DocKDE opened this issue · comments

Hello!
I recently started working on a project involving reading and editing PDB files for a very specific purpose. Somewhere along the way I became aware of this crate and am considering switching to using it because it's much more feature-complete than what I have written.
However, a question came to mind: Is there a way to access information across different hierarchies in the Structure? E.g. get a list of atoms from a given residue or determine which residue a given atom belongs to? I have not seen this functionality in the docs but I may have missed it.
Great work by the way!

For your first example ('get a list of atoms from a given residue') the answer is quite straight forward: residue.atoms(). Any Structure can generate iterators over all children and their children in the hierarchy. So from a PDB you can get (read or write references to) all models/chains/residues/conformers/atoms. For documentation look into the .models() function and the functions following.

For your second example ('determine which residue a given atom') initially there was a feature to allow for this, which made it possible to acces the parent of each Structure. But this gave rise to a whole host of issues regarding the ownership of the Structures so it was decided that this feature should be deleted (#28). The idiomatic way to do this now is using loops to go over all levels in the hierarchy which gives acces to all parents.

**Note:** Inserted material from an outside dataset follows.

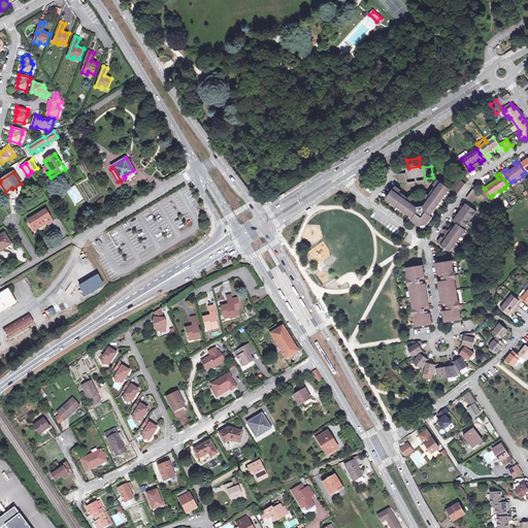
[(382,180),(374,175),(368,184),(375,189),(382,180)]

Arguably this does not look very pretty, but often a couple of levels can be skipped. If mutability is needed all iterators can be changed to mutable iterators in a safe way, for example by changing .atoms() to .atoms_mut().

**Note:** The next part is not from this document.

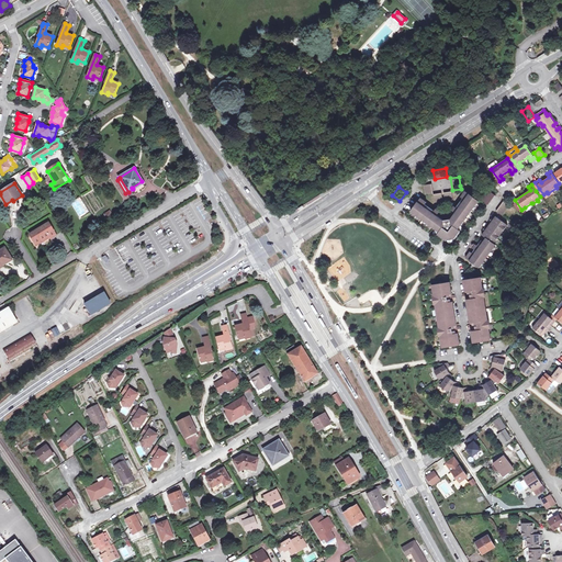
[(465,200),(458,210),(454,206),(452,206),(451,208),(451,209),(451,210),(452,211),(456,213),(451,220),(448,220),(444,221),(437,216),(440,212),(440,210),(439,209),(438,209),(437,209),(436,210),(434,213),(425,206),(427,203),(422,199),(411,212),(439,233),(438,235),(447,240),(451,239),(456,239),(461,232),(459,229),(480,201),(465,191),(461,197),(465,200)]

for model in pdb.models() {
    for chain in model.chains() {
        for residue in chain.residues() {
            for conformer in residue.conformers() {
                for atom in conformer.atoms() {
                    // Do the calculations
                }
            }
        }
    }
}

I have not encountered a situation where this approach did not fulfill, but if you have a problem where having acces to the parents would be beneficial, we can discuss adding it back in.

I am honored you find the library interesting, if you have any more questions or suggestions feel free to ask. I will try to give a satisfactory answer to all questions and if something is missing I will add it in (or happily accept PRs).

Thank you for your reply. I hadn't realized that the conformer vector contains the atoms.
Looking at my code I have actually implemented it in a similar (although simpler) way so there are a lot of such nested loops. However, I chose to include fields for Residue information in the Atom structs so this information can be gained just given an Atom and the parent residue retrieved with a separate function. I think this is rarely used in practice, though. I can definitely understand that you want to circumvent ownership problems :)

I agree that it can be somewhat hard to grasp the organization of all the levels, especially because the initial understanding of anyone would not include the Conformer struct. But alas this is needed to support all the weird edge cases from the PDB format (for more details see: https://docs.rs/pdbtbx/0.5.1/pdbtbx/index.html#pdb-hierarchy).

One thing I want to add is that you can circumvent all those loops by immediately choosing the right level (such as in the example in the docs) in the following way:

for atom in pdb.atoms() {
    // Do the calculations
}

// Or to also get the residues
for residue in pdb.residues() {
    for atom in residue.atoms() {
        // Do the calculations
    }
}

If you have any more question, or a piece of code you want to get working with the library but does not immediately work feel free reach out.